Investigadores del CONICET y de la Universidad Nacional de San Martín (UNSAM) desarrollaron GCanner, una herramienta bioinformática que permite analizar de manera más rápida, precisa y estandarizada el genoma del parásito responsable de la enfermedad de Chagas.

El avance, publicado en la revista científica Methods in Molecular Biology, podría contribuir al desarrollo de mejores estrategias de diagnóstico y de nuevos tratamientos para una enfermedad que afecta a 1,3 millones de personas en Argentina y entre 6 y 7 millones en todo el mundo.

El software fue diseñado para facilitar el estudio de la organización genética del parásito y mejorar la comparación de resultados entre distintos grupos de investigación, superando una de las principales dificultades que enfrentaba la comunidad científica.

Carlos Buscaglia, investigador del CONICET en el Instituto de Investigaciones Biotecnológicas (IIBIO, CONICET-UNSAM), la Escuela de Bio y Nanotecnología (EByN) de la UNSAM y jefe del Laboratorio de Biología Molecular de Protozoarios, explicó cómo trabaja el GCanner: “Funciona como un scanner molecular del genoma de Trypanosoma cruzi (parásito responsable de la enfermedad de Chagas), revelando una capa de complejidad nunca antes vista en este patógeno. Estudios como estos nos ayudan a entender las diferencias entre las distintas cepas del parásito y sientan las bases para el desarrollo de estrategias terapéuticas y diagnósticas que nos permitan combatir esta enfermedad”.

Uno de los aspectos más relevantes del trabajo es que GCanner permite identificar automáticamente las regiones denominadas «core», donde se encuentran los genes esenciales para la supervivencia del parásito, y las regiones «disruptivas», que concentran los factores de virulencia responsables de la infección y de la evasión del sistema inmunológico humano.

Hasta ahora, esta clasificación dependía de la interpretación realizada por cada laboratorio, lo que dificultaba la comparación de resultados entre investigaciones.

“Durante muchos años el desafío más grande de la secuenciación de este genoma radicó en entender cómo se organiza el genoma disruptivo, es decir, los factores de virulencia”, explicó Virginia Balouz, investigadora del CONICET en el IIBIO y la EByN.

La científica señaló que los distintos equipos utilizaban metodologías propias para identificar estas regiones: “Es como si cada laboratorio usara una receta diferente para hacer la misma comida, por más que las comidas se parezcan, no son iguales. Esto provocaba que los descubrimientos tuvieran sesgos y los resultados fueran poco reproducibles entre los diferentes laboratorios”, indicó.

Frente a este escenario, GCanner permite trabajar directamente sobre las secuencias genómicas sin necesidad de realizar interpretaciones previas: “Además puede mejorar la comparación de resultados entre grupos de investigación y facilita el estudio de la organización genética del parásito y comparar diferentes cepas”, agregó Buscaglia.

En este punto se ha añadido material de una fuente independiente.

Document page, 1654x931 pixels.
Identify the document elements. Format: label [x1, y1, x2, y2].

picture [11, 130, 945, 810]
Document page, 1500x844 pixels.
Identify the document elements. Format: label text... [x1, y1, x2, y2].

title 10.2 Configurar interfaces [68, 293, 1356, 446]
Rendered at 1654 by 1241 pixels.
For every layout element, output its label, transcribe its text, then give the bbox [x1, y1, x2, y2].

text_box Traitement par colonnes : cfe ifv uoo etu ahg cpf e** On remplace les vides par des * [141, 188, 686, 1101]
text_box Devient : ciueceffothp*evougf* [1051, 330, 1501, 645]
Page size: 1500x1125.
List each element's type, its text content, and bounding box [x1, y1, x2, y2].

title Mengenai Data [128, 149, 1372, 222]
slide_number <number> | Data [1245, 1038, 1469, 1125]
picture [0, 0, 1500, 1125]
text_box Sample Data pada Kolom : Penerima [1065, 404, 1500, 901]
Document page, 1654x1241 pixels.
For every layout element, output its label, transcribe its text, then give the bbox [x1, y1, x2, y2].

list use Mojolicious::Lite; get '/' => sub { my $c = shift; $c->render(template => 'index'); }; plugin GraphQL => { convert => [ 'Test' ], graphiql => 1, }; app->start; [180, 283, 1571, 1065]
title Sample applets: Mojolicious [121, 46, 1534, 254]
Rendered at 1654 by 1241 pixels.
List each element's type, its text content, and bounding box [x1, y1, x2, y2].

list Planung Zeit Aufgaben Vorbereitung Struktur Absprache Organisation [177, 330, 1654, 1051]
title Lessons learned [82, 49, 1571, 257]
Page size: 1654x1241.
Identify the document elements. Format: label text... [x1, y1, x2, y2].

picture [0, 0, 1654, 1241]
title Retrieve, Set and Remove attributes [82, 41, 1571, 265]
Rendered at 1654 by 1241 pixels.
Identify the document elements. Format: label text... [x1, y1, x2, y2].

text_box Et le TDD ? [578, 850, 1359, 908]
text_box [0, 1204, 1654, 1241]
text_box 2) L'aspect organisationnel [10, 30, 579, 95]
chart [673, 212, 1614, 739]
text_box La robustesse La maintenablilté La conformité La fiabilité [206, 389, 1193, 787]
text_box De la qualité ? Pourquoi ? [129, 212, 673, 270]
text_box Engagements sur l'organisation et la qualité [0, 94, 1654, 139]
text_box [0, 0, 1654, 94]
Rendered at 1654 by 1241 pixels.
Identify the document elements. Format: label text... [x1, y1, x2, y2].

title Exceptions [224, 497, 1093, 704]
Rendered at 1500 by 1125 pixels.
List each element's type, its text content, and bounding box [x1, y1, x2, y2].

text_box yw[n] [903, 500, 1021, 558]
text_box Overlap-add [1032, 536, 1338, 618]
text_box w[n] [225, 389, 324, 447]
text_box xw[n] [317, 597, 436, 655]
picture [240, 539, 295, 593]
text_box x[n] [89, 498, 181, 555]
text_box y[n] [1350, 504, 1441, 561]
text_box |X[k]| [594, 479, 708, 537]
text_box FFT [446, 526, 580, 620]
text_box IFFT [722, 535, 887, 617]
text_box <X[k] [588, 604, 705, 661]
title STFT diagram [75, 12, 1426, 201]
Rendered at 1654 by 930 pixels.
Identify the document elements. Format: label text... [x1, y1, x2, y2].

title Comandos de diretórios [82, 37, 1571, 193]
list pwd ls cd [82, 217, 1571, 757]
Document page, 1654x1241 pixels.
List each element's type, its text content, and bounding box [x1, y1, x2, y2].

Un aporte para comprender mejor el Chagas

El desarrollo de esta herramienta se apoya en otro importante avance alcanzado por el mismo equipo de investigación. En 2025, científicos del CONICET publicaron el genoma completo de la cepa autóctona RA de Trypanosoma cruzi, considerada el principal modelo de laboratorio para estudiar las formas más graves de la enfermedad.

“El genoma completo y detalladamente anotado de la cepa RA constituyó y constituye un recurso valioso para la comunidad científica y ofrece nuevas perspectivas sobre la arquitectura genómica y la dinámica evolutiva de este parásito poco estudiado”, señaló Balouz.

Ese mapa genético permitió identificar cerca de 17 mil genes compartidos con otros parásitos emparentados y alrededor de 7 mil genes vinculados con los factores de virulencia exclusivos de Trypanosoma cruzi.

Gracias al mapeo automático de GCanner, hoy sabemos con exactitud en qué compartimentos se ubican estos genes estratégicos”, afirmó Buscaglia.

Además, Balouz explicó que la nueva herramienta facilita el análisis de un genoma altamente complejo. “Bajo la premisa de ‘dividir y conquistar’, GCanner permite separar un problema grande y difícil de abarcar, en pequeños problemas chicos para facilitar su interpretación. De esta manera separamos regiones del genoma por su composición, de manera racional, para estudiar el rol de los genes contenidos en cada una”.

Los investigadores consideran que este desarrollo representa un paso importante para comprender mejor la biología del parásito y acelerar futuras investigaciones orientadas al tratamiento de la enfermedad.

“Estudios como estos nos permiten conocer en detalle la genómica y la biología de una cepa del parásito que circula en nuestro país, y el uso de GCanner ayudará a allanar el camino para desarrollar estrategias diagnósticas y terapéuticas adecuadas para combatir la Enfermedad de Chagas de manera eficiente”, concluyó Buscaglia.